Task to complete —
Below is some data. Retype exactly the lines starting at the one with "vfov_deg: 53.1" and ending at the one with "f_number: 2.4".

Stored data —
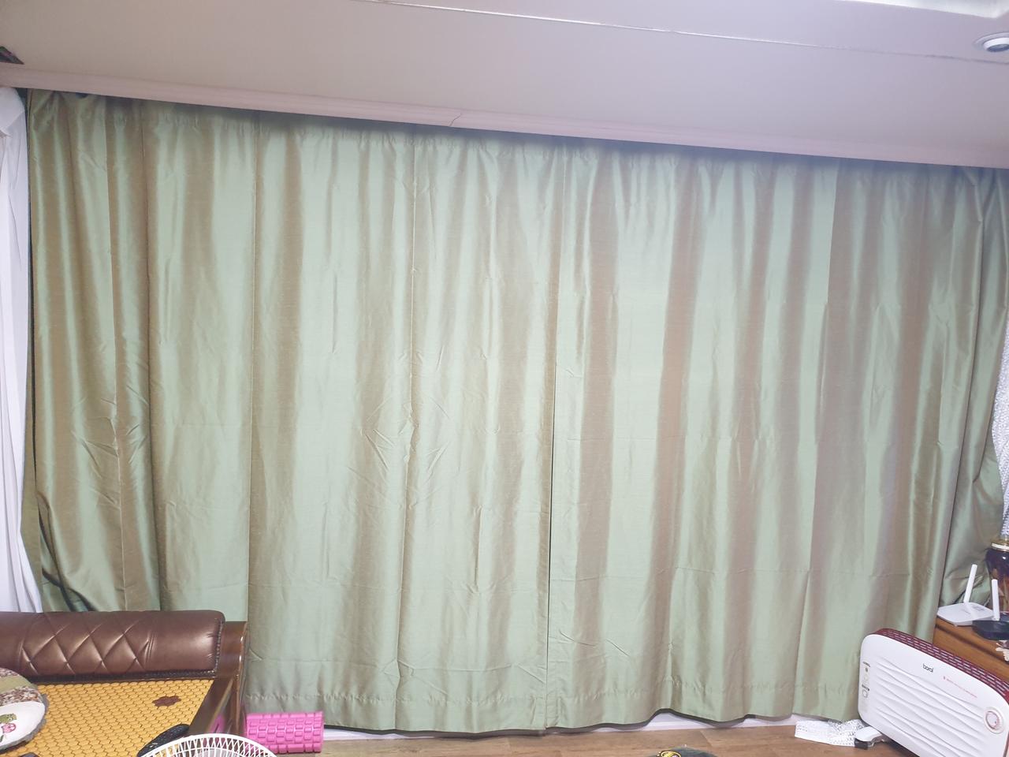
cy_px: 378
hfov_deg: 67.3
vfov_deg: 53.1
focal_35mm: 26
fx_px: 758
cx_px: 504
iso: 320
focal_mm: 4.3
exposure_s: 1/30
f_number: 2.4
---
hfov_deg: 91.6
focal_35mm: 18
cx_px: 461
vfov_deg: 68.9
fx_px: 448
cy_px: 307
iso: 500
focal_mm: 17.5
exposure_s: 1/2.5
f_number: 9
---
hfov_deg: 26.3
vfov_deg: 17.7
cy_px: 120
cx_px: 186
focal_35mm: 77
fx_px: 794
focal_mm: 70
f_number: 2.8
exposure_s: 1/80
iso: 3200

Task output —
vfov_deg: 53.1
focal_35mm: 26
fx_px: 758
cx_px: 504
iso: 320
focal_mm: 4.3
exposure_s: 1/30
f_number: 2.4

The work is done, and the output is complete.